O convite das flores
Se uma flor que atrai os insetos para seu néctar, por causa de suas cores, resolve chamar alguém para apreciar sua beleza, ordena que esse apreciador a perenize e uma câmera fotográfica de um aparelho eletrônico, composto de maneira multifuncional, realiza aparentemente de maneira técnica esse desejo, o fotografador cumpriu o desejo da flor.
Não está incorreto o indígena que dizia que tirar foto é roubar a alma do fotografado. A imagem imobilizada de qualquer coisa ou ser dentro de uma máquina guarda não só a alma, mas mostra o presente e o futuro, e de fato, está ali a alma do ser, pois mesmo que esse pereça realizando a potência de efemeridade que lhe é próprio, sua imagem permanecerá por algum tempo e será somente essa imagem que dará testemunho de sua existência fugaz, uma vez que a memória da beleza de uma flor é mais transitória ainda e as borrachas da vida com sua aridez faz seu trabalho de apagamento do que poderá ter sido somente estímulos sensoriais ainda que fazendo parte da visão.
Não me sinto um ladrão de alma por meio de fotos. Foram as flores mesmo que me convidaram para registrar sua passagem alígera sobre o planeta dos vegetais. Porque a terra é dos vegetais, os animais só sobrevivem por causa deles e sem os animais e os homens os vegetais podem continuar existindo e fazendo seus processos cíclicos de surgimento, esplendor e apagamento, porém sem as plantas animais e homens perecem.

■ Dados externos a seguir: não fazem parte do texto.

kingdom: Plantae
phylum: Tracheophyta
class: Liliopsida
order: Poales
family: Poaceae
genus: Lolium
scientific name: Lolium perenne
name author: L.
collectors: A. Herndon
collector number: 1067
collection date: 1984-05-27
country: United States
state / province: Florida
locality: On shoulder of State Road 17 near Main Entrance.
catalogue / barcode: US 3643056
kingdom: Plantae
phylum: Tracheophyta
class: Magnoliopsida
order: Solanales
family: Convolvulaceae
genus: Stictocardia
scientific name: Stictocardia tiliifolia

A técnica de uma pequena máquina que capta a efígie de um ser multicolorido também pode trazer a flor para dentro da máquina, embora a preserve dentro de si mesmo. Essa é uma técnica de uma sublimidade fascinante pois fixa a beleza, que não se apresenta só ao olho nu, no entanto, torna-se perene pelo olho coberto por lentes. A ilusão da beleza é dessa forma registrada e ainda que o ser que o deu suporte se esfacele em pétalas, ele, contudo, estará unido por um passado imagetizado no presente para extasiar outros olhos no futuro. É dessa forma que a beleza transcende.
As flores reunidas em forma de imagens em um álbum eletrônico ou uma galeria de pedaços de vida, mundo e universo organizado com beleza, sedução, ternura e sensibilidade, essas flores todas juntas fizeram sua assembleia e determinaram por decreto que aquele que as entesourou ali deveria agora mostrá-las às pessoas mais belas do mundo, aos seus amigos.
Essa decisão ocorreu no tempo de desfazimento do que era a terra e no tempo de recolhimento de muitos à solidão de si mesmo para não perecer vitimado por seres que não conhecem e nem se importam com as belezuras. As flores, elas mesmas, se reservaram a missão de ir até as pessoas, dizer para elas que beleza não é somente para os olhos próximos, porém ela perfaz mundos, muros, estradas, distâncias e vão para olhos distantes.
É a partir do olhar dessas imagens que a beleza pinta a si mesmo e a todos os que a permitem desenhar e não pode ficar escondida porque beleza só é ela própria, só chega à existência quando é mostrada, quando leva uma ponta de fidelidade para quem a admira.
Foi por isso que tive que fotografar flores e enviar essas fotografias para alguns amigos por meio virtual porque todos nós nos isolamos para nos proteger de um vírus. Era uma maneira de dizer que apesar de separados estamos juntos.